_READING PASSAGE:_
Thinking globally, acting locally

As this year’s theme indicates, the meeting provided an excellent opportunity for scientific and public exchanges of knowledge and views on international and global health issues. In his talk ‘Global Health begins at home’, Dr Richard Derman focused on the importance of looking at the shocking rates of maternal mortality in the USA where, despite the fact that billions of dollars are being spent a year on childbirth related healthcare, the nation ranked 47th for its maternal mortality ratio (of 21 maternal deaths per 100,000 live births, 2010). It also ranked 47th (along with two other countries) for its 2011 neonatal mortality rate (of 4.3 neonatal deaths per 1,000 live births).

Maternal mortality has doubled in the USA in the last 25 years, with the rate being disproportionate among disparate populations. Deaths are higher among African Americans as compared to Caucasians, highlighting the importance of looking at health disparities in this context. Earlier this year, BMC Public Health published a highly accessed commentary by Dr Derman on advancing maternal survival which highlights the importance of the need to determine whether and which interventions improve maternal survival with the aim of reducing mortality where rates are high.

A promising success story from Afghanistan, a country where one in seven women will die during pregnancy and childbirth, was presented  by Dr Douglas Huber whose project delivered condoms, oral contraceptives and injectables at the household level for over 3700 couples. In spite of spouses’ beliefs that injectable contraceptives may cause infertility, the project proved to be a success. Mullahs helped overcome cultural and religious barriers by educating the community, especially men, for improving maternal and child health by spacing pregnancies and by giving correct contraceptive information. The project – MSH REACH- resulted in increased contraceptive use over 2 years, leading the government and international donors to adopt project innovations for national scale-up.

Flickr: Robert S. DonovanPerhaps the most heartfelt and passionate talk I attended was that by Patricia Hibberd on the consequences of exposure to household air pollution to pregnant women and their babies. Billions of people in developing nations rely on biomass in the form of wood, charcoal, dung and crop residue as their domestic cooking fuel.  In September 2010, the United Nations Foundation announced the Global Alliance for Clean Cook Stoves, a new public-private partnership to save lives, empower women, improve livelihoods and combat climate change. Half of the world’s population live in households which use biomass fuel for cooking and heating which leads to high levels of household air pollution (HAP). 5 millions deaths per year are attributed to HAP which is comprised of carbon monoxide, polyaromatic hydrocarbons and particulate matter.

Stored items

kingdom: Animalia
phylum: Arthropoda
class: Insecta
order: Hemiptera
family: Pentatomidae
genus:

_STUDY QUESTIONS:_
#1 In the meeting report, for how many couples did Dr Douglas Huber's Afghanistan project deliver contraceptives at the household level?
#2 Reproduce the meeting report word for word from "Thinking globally, acting" up to and including "1,000 live births).".

_SOLUTIONS BY TASK:_
#1 Over 3700 couples.

#2
Thinking globally, acting locally

As this year’s theme indicates, the meeting provided an excellent opportunity for scientific and public exchanges of knowledge and views on international and global health issues. In his talk ‘Global Health begins at home’, Dr Richard Derman focused on the importance of looking at the shocking rates of maternal mortality in the USA where, despite the fact that billions of dollars are being spent a year on childbirth related healthcare, the nation ranked 47th for its maternal mortality ratio (of 21 maternal deaths per 100,000 live births, 2010). It also ranked 47th (along with two other countries) for its 2011 neonatal mortality rate (of 4.3 neonatal deaths per 1,000 live births).